Easy to play, even with original D'Addario strings ( gauge 10/54 according to manual ?) lowered to A it delivers though stronger gauge needed. I'm pleasantly surprised by the good definition on bass side even with floppy A string.

The battery consists of 2 AA at 3V total, strange, I wonder if you can easily swap EMG or Blackouts ? the wiring looks rather complicate to me with the switch.
Truss rod access is a smart idea.

On the bad things I would mention the nut material, made of an average plastic, maybe cause of the lack of presence, dampening the strings ? found the same on other Indonesian Ibanez I had ( Apex 2, RGR321ex). Would like to know if you can find easily a replacement nut 7 of better quality ?

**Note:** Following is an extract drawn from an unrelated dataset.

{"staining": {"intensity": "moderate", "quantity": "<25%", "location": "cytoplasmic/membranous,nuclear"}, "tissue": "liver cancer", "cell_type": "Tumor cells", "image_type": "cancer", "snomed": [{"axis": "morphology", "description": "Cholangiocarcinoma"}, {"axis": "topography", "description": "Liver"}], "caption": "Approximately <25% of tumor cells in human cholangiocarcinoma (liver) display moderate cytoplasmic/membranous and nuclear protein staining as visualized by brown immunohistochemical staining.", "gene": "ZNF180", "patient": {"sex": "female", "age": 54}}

Overall it's a good guitar, nicely crafted, great for heavy riffing. 
Similar quality than the Apex 2, yet I prefer the RGA7 pups even if not perfect.
A serious contender.


Thanks for reading.


----------



## splinter8451 (Feb 1, 2010)

Sweet man I didn't know they had binding. I like it, that bridge looks tasty


----------



## Elysian (Feb 1, 2010)

I hope some day someone has the balls enough to strip the finish off one of these. I find it so silly they only come in black... Looks great, don't get me wrong, but I wish they had some natural options. Good score though.


----------



## Scar Symmetry (Feb 1, 2010)

Looks really cool 

2AAA though? Oh dear.


----------



## Gamba (Feb 1, 2010)

Scar Symmetry said:


> Looks really cool
> 
> 2AAA though? Oh dear.


the same here, I wwas like


----------



## Elysian (Feb 1, 2010)

Scar Symmetry said:


> Looks really cool
> 
> 2AAA though? Oh dear.


Those are AA's


----------



## BLACKFOX86 (Feb 1, 2010)

Sweet!


----------



## conorreich (Feb 1, 2010)

woahh i think this is the first ibby 7 ive seen that ive like. does anyone know how much these will cost in the us when released?


----------



## Scar Symmetry (Feb 1, 2010)

Elysian said:


> Those are AA's



That's what I meant 

I'm too tired to be on the interwebz right now.


----------



## blister7321 (Feb 1, 2010)

i love the new ibanez lineup 
hows the weight,and how do the pups sound


----------



## guitar4tw (Feb 1, 2010)

Looks awesome! Congrats.


----------



## Scar Symmetry (Feb 1, 2010)

blister7321 said:


> i love the new ibanez lineup
> hows the weight,and how do the pups sound



Pro tip: reading the original post so that you don't ask questions that have already been answered makes you look not stupid


----------



## awesomeaustin (Feb 1, 2010)

conorreich said:


> woahh i think this is the first ibby 7 ive seen that ive like. does anyone know how much these will cost in the us when released?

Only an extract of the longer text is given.